Ce petit cœur gay comme un pinson, c'est toi qui me l'avais offert, mon cher Denis, ma poule, mon amour. Ou alors, je t'en avais offert un… ou on en avait parlé un soir de prévention. Je ne sais plus trop. En tous cas, chaque fois que je le regarde, que je le porte, c'est comme si tu ne nous avais jamais quitté (espèce d'enfoiré). Ensemble, on avait milité pour le pacs et montré notre truffe dans un journal. 2 jours plus tard, cachet de la poste faisant foi, nous recevions notre première lettre d'insultes. Un soir d'une belle journée, tu te faisais taper dessus dans un lieu de drague. Et il te fallait toute ta rage pour que la police veuille bien prendre ta plainte. Parce que, quand même, tu l'avais un peu cherché.

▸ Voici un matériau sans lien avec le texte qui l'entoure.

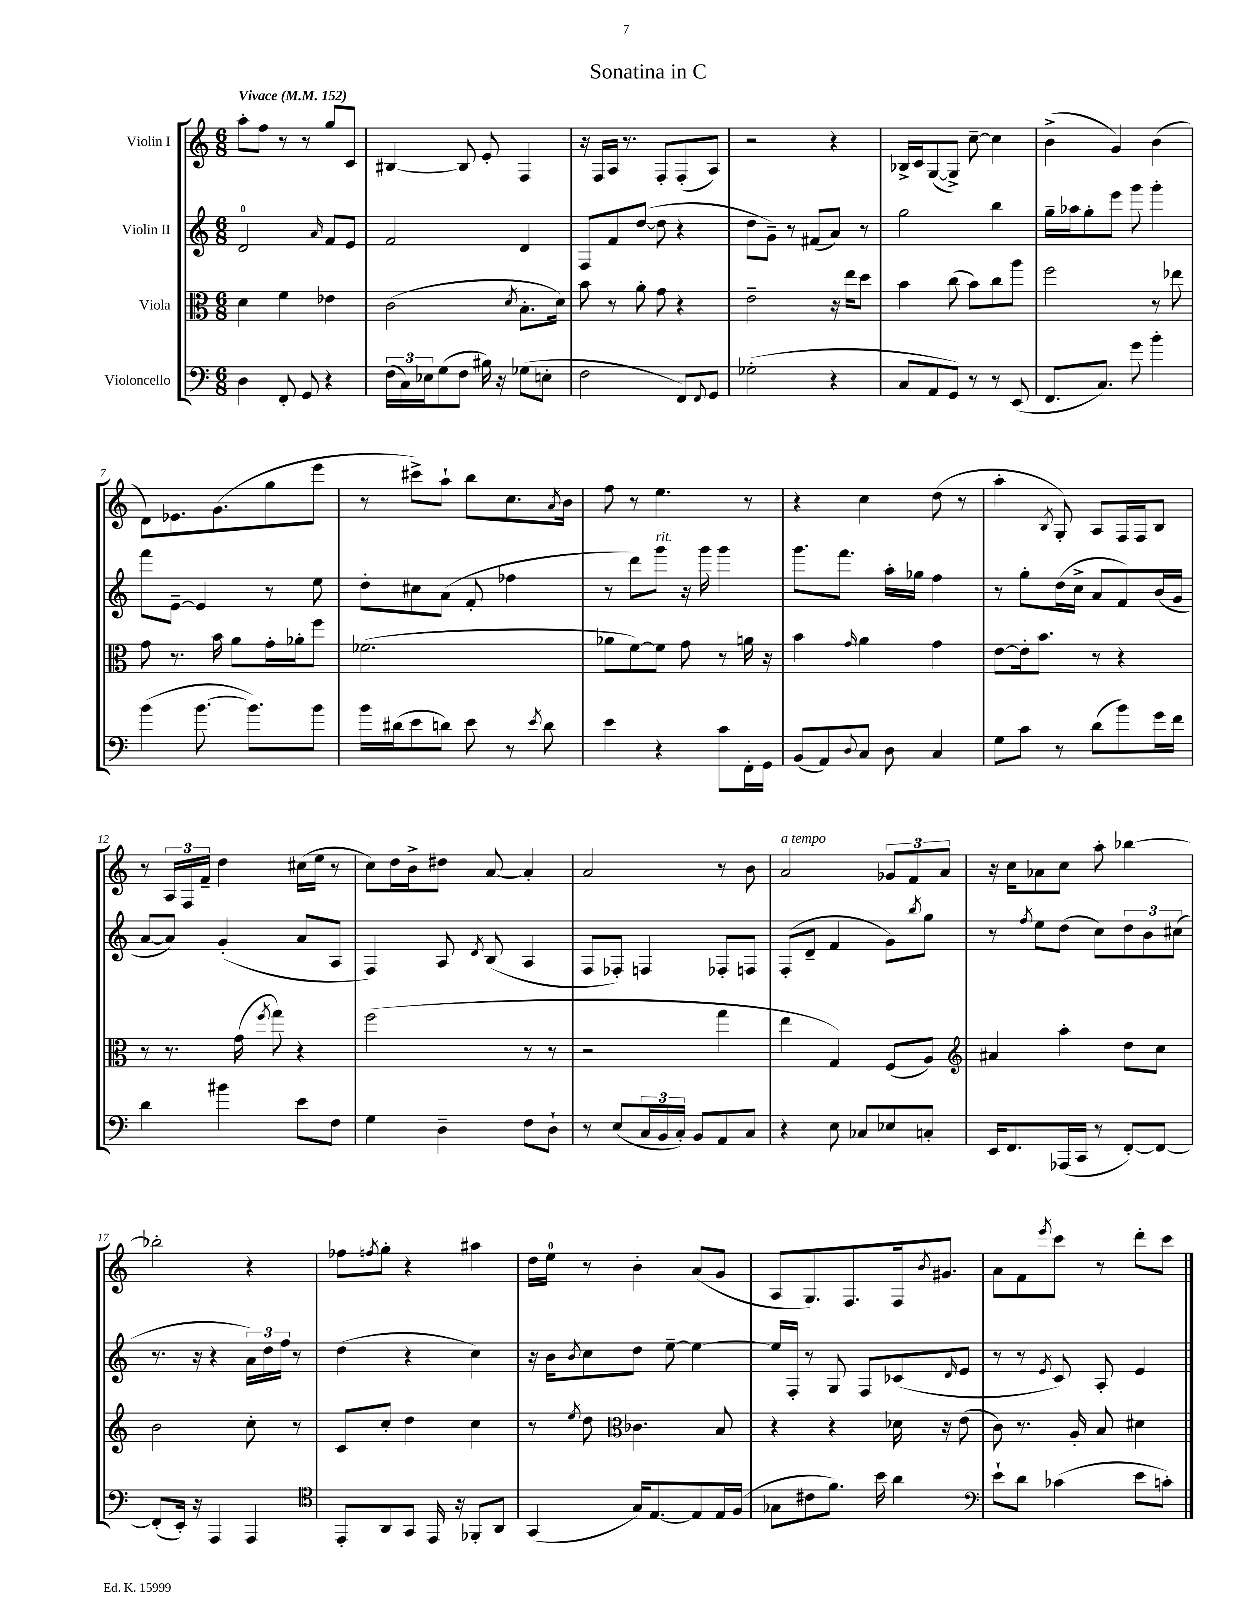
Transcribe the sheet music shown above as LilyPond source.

\header { title = "Sonatina in C" }
<<
\new StaffGroup <<
\new Staff = "s0" \with { instrumentName = "Violin I" } {
    \clef treble \key c \major \numericTimeSignature \time 6/8 \tempo "Vivace" 4 = 152
    a''8-. f''8 r8 r8 g''8 c'8 |
    bis4~ bis8 e'8-. f4 |
    r16 f16 a16 r8. f8-. f8-.( a8) |
    r2 r4 |
    bes16-> c'16 g8~( g8->) c''8~-- c''4 |
    b'4->( g'4) b'4( |
    d'8) ees'8. g'8.( g''8 e'''8 |
    r8 cis'''8->) a''8-! b''8 c''8. \acciaccatura { a'8 } b'16 |
    f''8 r8 e''4. r8 |
    r4 c''4 d''8( r8 |
    a''4-. \acciaccatura { b8 } g8-.) a8 f16 f16 b8 |
    r8 \tuplet 3/2 { a16 f16 f'16-- } d''4 cis''16( e''16 r8 |
    c''8) d''16 b'16-> dis''8 a'8~ a'4-. |
    a'2 r8 b'8 |
    a'2^\markup { \italic "a tempo" } \tuplet 3/2 { ges'8 f'8 a'8 } |
    r16 c''16 aes'8 c''8 a''8-. bes''4~ |
    bes''2-. r4 |
    fes''8 \acciaccatura { f''8 } g''8-. r4 ais''4 |
    d''16 e''16-0 r8 b'4-. a'8( g'8 |
    a8 g8.) f8. f16 \acciaccatura { b'8 } gis'8. |
    a'8 f'8 \acciaccatura { e'''8 } c'''8 r8 d'''8-. c'''8 \bar "|." |
}
\new Staff = "s1" \with { instrumentName = "Violin II" } {
    \clef treble \key c \major \numericTimeSignature \time 6/8
    d'2-0 \grace { a'16 } f'8 e'8 |
    f'2 d'4 |
    f8 f'8 d''8~( d''8 r4 |
    d''8 g'8--) r8 fis'8( a'8) r8 |
    g''2 b''4 |
    g''16-- aes''16 g''8-. e'''8 g'''8 g'''4-. |
    f'''8 e'8~-- e'4 r8 e''8 |
    d''8-. cis''8 a'8( f'8-. fes''4 |
    r8 d'''8) g'''8^\markup { \italic "rit." } r16 g'''16 g'''4 |
    g'''8. f'''8. a''16-. ges''16 f''4 |
    r8 g''8-. d''16( c''16-> a'8 f'8) b'16( g'16 |
    a'8~ a'8) g'4-.( a'8 a8 |
    f4) a8 \acciaccatura { d'8 } b8( a4 |
    f8 fes8-.) f4 fes8-. f8 |
    f8-.( d'8-- f'4 g'8) \acciaccatura { b''8 } g''8 |
    r8 \acciaccatura { f''8 } e''8 d''8( c''8) \tuplet 3/2 { d''8 b'8 cis''8( } |
    r8. r16 r4 \tuplet 3/2 { a'16) d''16 f''16 } r8 |
    d''4( r4 c''4) |
    r16 b'16 \acciaccatura { b'8 } c''8 d''8 e''8~-- e''4~ |
    e''16 f16-. r8 g8 f8 ces'8( \grace { d'16 } e'8 |
    r8 r8 \acciaccatura { e'8 } c'8) a8-. e'4 \bar "|." |
}
\new Staff = "s2" \with { instrumentName = "Viola" } {
    \clef alto \key c \major \numericTimeSignature \time 6/8
    d'4 f'4 ees'4 |
    c'2( \acciaccatura { d'8 } b8.-. d'16) |
    b'8 r8 a'8-. g'8 r4 |
    e'2-- r16 e''16 d''8 |
    b'4 c''8( b'8) c''8 a''8 |
    f''2 r8 ees''8 |
    g'8 r8. b'16 a'8 g'16-. aes'16-. f''8 |
    fes'2.( |
    aes'8 f'8~) f'8 g'8 r8 a'16 r16 |
    b'4 \grace { g'16 } a'4 g'4 |
    e'8~ e'16-. b'8. r8 r4 |
    r8 r8. g'16( \acciaccatura { f''8 } g''8) r4 |
    f''2( r8 r8 |
    r2 g''4 |
    e''4 g4) f8( a8) |
    \clef treble ais'4 a''4-. d''8 c''8 |
    b'2 c''8-. r8 |
    c'8 c''8-. d''4 c''4 |
    r8 \acciaccatura { e''8 } d''8 \clef alto ces'4. b8 |
    r4 r4 des'16 r16 e'8( |
    c'8) r8. a16-. b8 dis'4 \bar "|." |
}
\new Staff = "s3" \with { instrumentName = "Violoncello" } {
    \clef bass \key c \major \numericTimeSignature \time 6/8
    d4 f,8-. g,8 r4 |
    \tuplet 3/2 { f16( c16) ees16 } g8( f8 bis16) r16 ges8( e8-. |
    f2 f,8) \appoggiatura { f,8 } g,8 |
    ges2-.( r4 |
    c8 a,8 g,8) r8 r8 e,8( |
    f,8. c8.) g'8 b'4-. |
    b'4( b'8.~ b'8.) b'8 |
    b'16 dis'16( e'8 d'8) e'8 r8 \acciaccatura { e'8 } d'8 |
    e'4 r4 c'8 f,16-. g,16 |
    b,8( a,8) \appoggiatura { d8 } c8 d8 c4 |
    g8 c'8 r8 d'8( b'8) g'16 f'16 |
    d'4 bis'4 e'8 f8 |
    g4 d4-- f8 d8-! |
    r8 e8( \tuplet 3/2 { c16 b,16 c16-.) } b,8 a,8 c8 |
    r4 e8 ces8 ees8 c8-. |
    e,16 f,8. aes,,16( c,16 r8 f,8~-.) f,8~ |
    f,8-.( e,16-.) r16 a,,4 a,,4 |
    \clef tenor e,8-. a,8 g,8 e,16 r16 fes,8-. a,8 |
    g,4( g16) e8.~ e8 e16 f16( |
    ges8 cis'8 f'8.) b'16 a'4 |
    \clef bass e'8-! d'8 ces'4( e'8 c'8-.) \bar "|." |
}
>>
>>
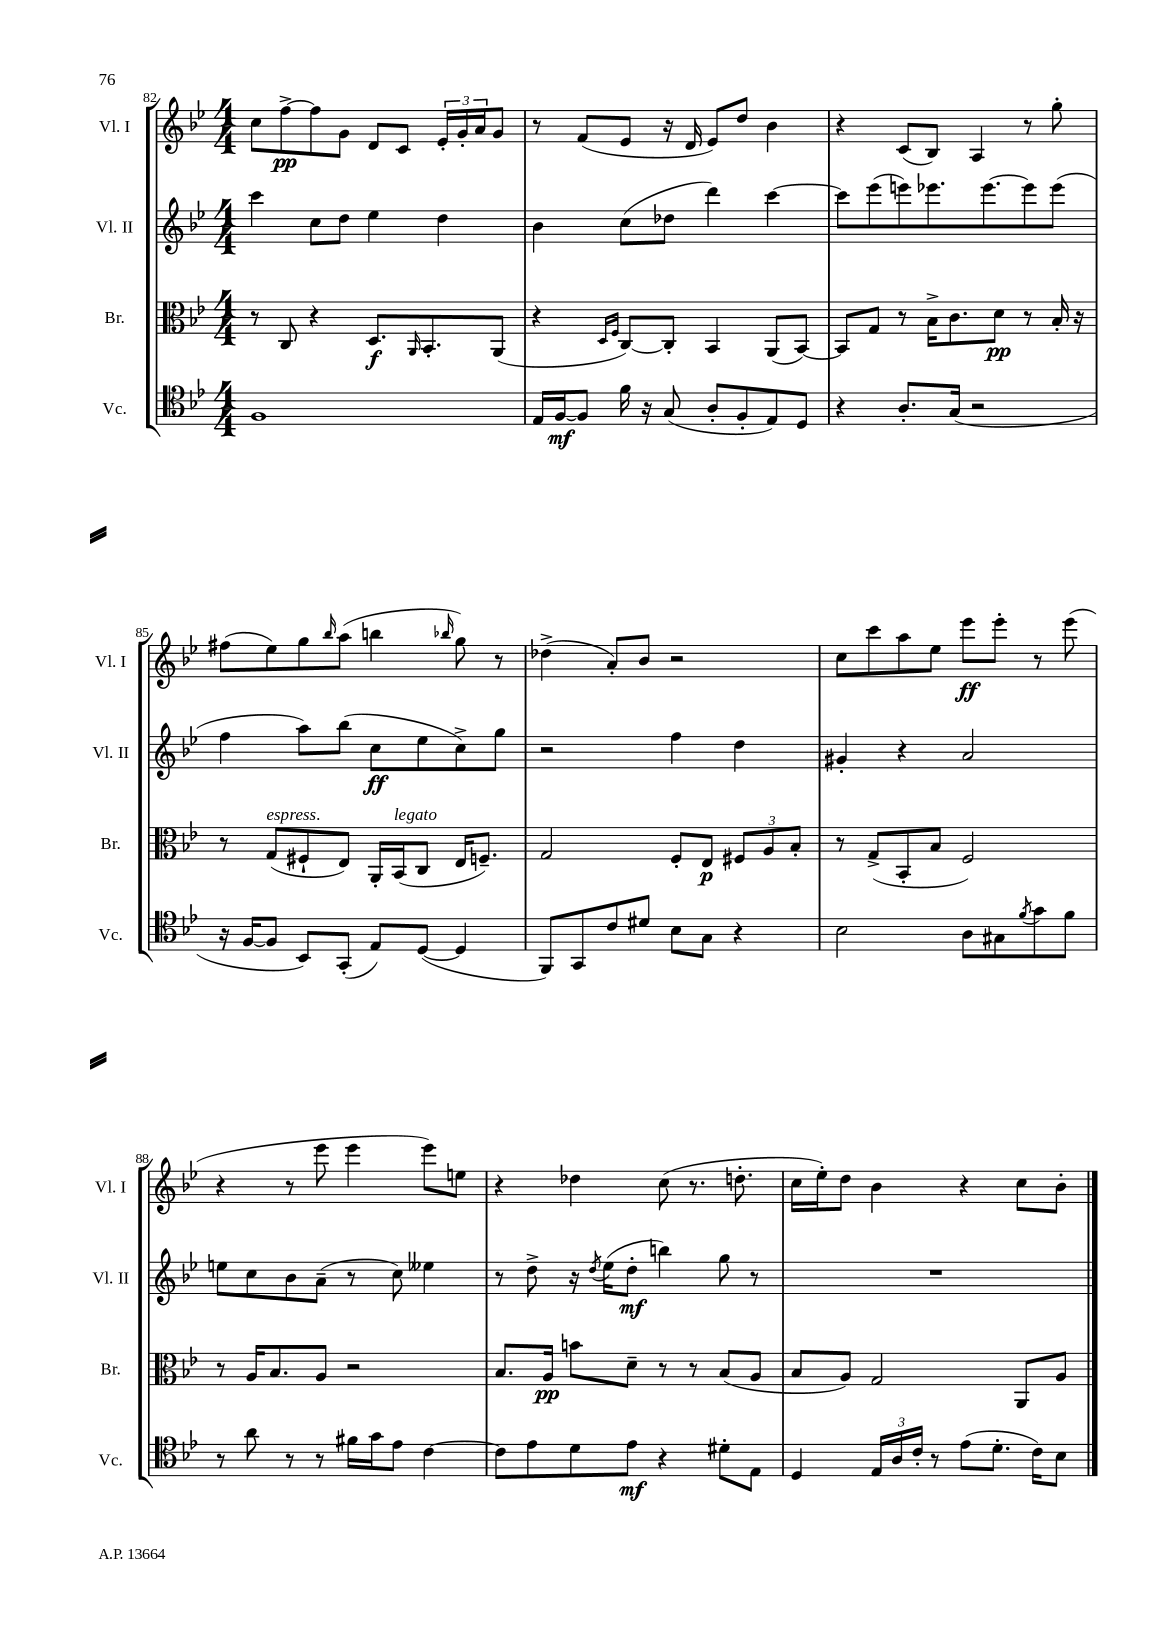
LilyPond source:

<<
\new StaffGroup <<
\new Staff = "s0" \with { instrumentName = "Vl. I" shortInstrumentName = "Vl. I" } {
    \clef treble \key bes \major \numericTimeSignature \time 4/4
    c''8 f''8~->\pp f''8 g'8 d'8 c'8 \tuplet 3/2 { ees'16-. g'16-. a'16 } g'8 |
    r8 f'8( ees'8 r16 d'16 ees'8) d''8 bes'4 |
    r4 c'8( bes8) a4 r8 g''8-. |
    fis''8( ees''8) g''8 \grace { bes''16 } a''8( b''4 \grace { bes''16 } g''8) r8 |
    des''4->( a'8-.) bes'8 r2 |
    c''8 c'''8 a''8 ees''8 ees'''8\ff ees'''8-. r8 ees'''8( |
    r4 r8 ees'''8 ees'''4 ees'''8) e''8 |
    r4 des''4 c''8( r8. d''8.-. |
    c''16 ees''16-.) d''8 bes'4 r4 c''8 bes'8-. \bar "|." |
}
\new Staff = "s1" \with { instrumentName = "Vl. II" shortInstrumentName = "Vl. II" } {
    \clef treble \key bes \major \numericTimeSignature \time 4/4
    c'''4 c''8 d''8 ees''4 d''4 |
    bes'4 c''8( des''8 d'''4) c'''4~ |
    c'''8 ees'''8( e'''8) ees'''8. ees'''8.~ ees'''8 ees'''8( |
    f''4 a''8) bes''8( c''8\ff ees''8 c''8->) g''8 |
    r2 f''4 d''4 |
    gis'4-. r4 a'2 |
    e''8 c''8 bes'8 a'8--( r8 c''8) eeses''4 |
    r8 d''8-> r16 \acciaccatura { d''8 } ees''16( d''8-.\mf b''4) g''8 r8 |
    R1 \bar "|." |
}
\new Staff = "s2" \with { instrumentName = "Br." shortInstrumentName = "Br." } {
    \clef alto \key bes \major \numericTimeSignature \time 4/4
    r8 c8 r4 d8.\f \grace { a,16 } bes,8.-. a,8( |
    r4 \grace { d16 f16 } c8~) c8-. bes,4 a,8( bes,8~) |
    bes,8 g8 r8 bes16-> c'8. d'8\pp r8 bes16-. r16 |
    r8 g8^\markup { \italic "espress." }( fis8-! ees8) a,16-. bes,16^\markup { \italic "legato" }( c8 ees16 f8.--) |
    g2 f8-. ees8\p \tuplet 3/2 { fis8 a8 bes8-. } |
    r8 g8->( bes,8-. bes8 f2) |
    r8 a16 bes8. a8 r2 |
    bes8. a16\pp b'8 d'8-- r8 r8 bes8( a8 |
    bes8 a8) g2 a,8 a8 \bar "|." |
}
\new Staff = "s3" \with { instrumentName = "Vc." shortInstrumentName = "Vc." } {
    \clef tenor \key bes \major \numericTimeSignature \time 4/4
    f1 |
    ees16 f16~\mf f8 f'16 r16 g8( a8-. f8-. ees8) d8 |
    r4 a8.-. g16( r2 |
    r16 f16~ f8 bes,8) g,8-.( ees8) d8~( d4 |
    f,8) g,8 c'8 dis'8 bes8 g8 r4 |
    bes2 a8 gis8 \acciaccatura { f'8 } g'8 f'8 |
    r8 a'8 r8 r8 fis'16 g'16 ees'8 c'4~ |
    c'8 ees'8 d'8 ees'8\mf r4 dis'8-. ees8 |
    d4 \tuplet 3/2 { ees16 a16 c'16-. } r8 ees'8( d'8.-. c'16) bes8 \bar "|." |
}
>>
>>
\layout { \context { \Score currentBarNumber = #82 } }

Voilà Denis, si je viens te déranger dans ton repos éternel (ainsi que Christian et Lainlain et d'autres), c'est pour te dire que ça a servi à quelque chose. Nos manifs à 12, les mailings aux élus, les tracts, les Gay Pride à 3 milliards au m2, les nuits sans fin. Tout ça a servi à quelque chose. Ca y est. C'est fait. On a le droit de divorcer, d'avoir des belles-mères pur sucre et de porter des vêtements au goût incertain dans une mairie.

Denis, ma poule, mon amour, nous, homosexuels et fiers de l'être, sommes des citoyens à part entière de ce pays. Et cerise sur le gâteau, numéro complémentaire, cadeau gratuit à partir de 50 € d'achats, Guaino s'est trompé de bouton.